Apache security

I've been reading up on server/apache security and I've run into a contradiction. I read that you shouldn't serve any files that aren't inside Apache's scope, but I've been told that you should keep files outside Apache's scope.

My current setup is:

Apache's scope: public_html/front. In the front folder I keep html, css, and javascript files. I also have a folder public_html/back, outside Apache's scope, which houses my PHP, database, and website backend files. All website directories and files have an owner/group of www-data. I'm running this all on Free BSD.

Should I have website files outside of Apache? Any other server security tips are appreciated.

Solution 1:

If you want the files served by Apache, they should be accessible by Apache.

However, you should not let Apache have write access to any files which it is not required.

If you have an upload directory, you can make Apache able to write in that directory, but it must not be able to write in your PHP files, css and such.

Solution 2:

Your setup is perfectly acceptable and I'd say it's even recommended.

[Data under study]:
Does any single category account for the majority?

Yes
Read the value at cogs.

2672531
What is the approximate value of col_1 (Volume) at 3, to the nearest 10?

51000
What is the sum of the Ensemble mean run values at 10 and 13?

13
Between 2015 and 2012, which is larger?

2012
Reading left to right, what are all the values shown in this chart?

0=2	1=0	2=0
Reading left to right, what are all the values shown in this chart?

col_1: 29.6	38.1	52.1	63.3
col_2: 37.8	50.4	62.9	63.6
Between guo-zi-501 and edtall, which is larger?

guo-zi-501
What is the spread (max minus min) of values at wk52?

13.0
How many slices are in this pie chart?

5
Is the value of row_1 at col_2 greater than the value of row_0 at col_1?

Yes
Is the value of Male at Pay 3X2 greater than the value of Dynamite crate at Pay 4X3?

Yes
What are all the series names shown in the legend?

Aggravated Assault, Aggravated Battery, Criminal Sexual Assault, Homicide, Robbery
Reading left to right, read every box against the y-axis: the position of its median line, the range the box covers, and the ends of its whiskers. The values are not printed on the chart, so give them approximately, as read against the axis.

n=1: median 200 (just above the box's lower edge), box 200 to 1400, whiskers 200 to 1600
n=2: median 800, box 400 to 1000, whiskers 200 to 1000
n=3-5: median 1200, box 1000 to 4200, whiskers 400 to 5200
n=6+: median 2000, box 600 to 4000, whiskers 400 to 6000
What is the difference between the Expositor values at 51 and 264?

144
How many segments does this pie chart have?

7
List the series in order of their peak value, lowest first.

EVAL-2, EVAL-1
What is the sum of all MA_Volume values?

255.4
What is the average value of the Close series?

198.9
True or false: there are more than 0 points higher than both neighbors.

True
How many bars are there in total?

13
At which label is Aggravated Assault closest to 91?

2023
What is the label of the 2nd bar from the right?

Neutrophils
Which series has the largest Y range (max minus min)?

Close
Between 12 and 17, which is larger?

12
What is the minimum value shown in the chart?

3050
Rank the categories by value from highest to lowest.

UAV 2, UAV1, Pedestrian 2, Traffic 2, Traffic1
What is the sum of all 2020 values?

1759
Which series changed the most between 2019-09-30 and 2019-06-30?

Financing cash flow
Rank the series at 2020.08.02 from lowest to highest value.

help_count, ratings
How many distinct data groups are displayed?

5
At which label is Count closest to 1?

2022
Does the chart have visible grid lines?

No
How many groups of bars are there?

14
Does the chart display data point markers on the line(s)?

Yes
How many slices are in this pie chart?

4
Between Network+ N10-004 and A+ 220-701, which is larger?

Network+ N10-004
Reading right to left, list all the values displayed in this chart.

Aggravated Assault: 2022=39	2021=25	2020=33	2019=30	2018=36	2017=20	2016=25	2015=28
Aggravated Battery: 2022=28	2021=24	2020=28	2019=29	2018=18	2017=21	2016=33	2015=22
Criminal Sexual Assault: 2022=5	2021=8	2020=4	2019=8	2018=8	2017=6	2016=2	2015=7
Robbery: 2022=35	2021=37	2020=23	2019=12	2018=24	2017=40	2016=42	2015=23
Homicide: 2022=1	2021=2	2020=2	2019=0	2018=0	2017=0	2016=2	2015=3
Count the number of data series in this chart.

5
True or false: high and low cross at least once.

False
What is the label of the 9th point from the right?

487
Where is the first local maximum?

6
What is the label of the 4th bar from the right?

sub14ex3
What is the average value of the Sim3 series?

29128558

[Work required]: Write the next part of the Apache security thread, starting after its last sentence.

[Answer section]:
Your DocumentRoot should ideally point only at files that need to be served to end users. Scripts and other assets that are used by your client-facing scripts can sit in a different directory (e.g. public_html/back as you have it). For example, your configuration files, database connectivity classes etc would sit in the non-public folders.

If you put everything under DocumentRoot, then you would have to secure those files so they don't get served to end users (for example, by blocking their download using .htaccess or using PHP to kill the request when those files are loaded directly).

One note I would have is that the name "public_html" suggests public facing files. In our company we have the DocumentRoot point to public_html (or equivalent) and the "back" files under a totally different directory as to avoid confusion.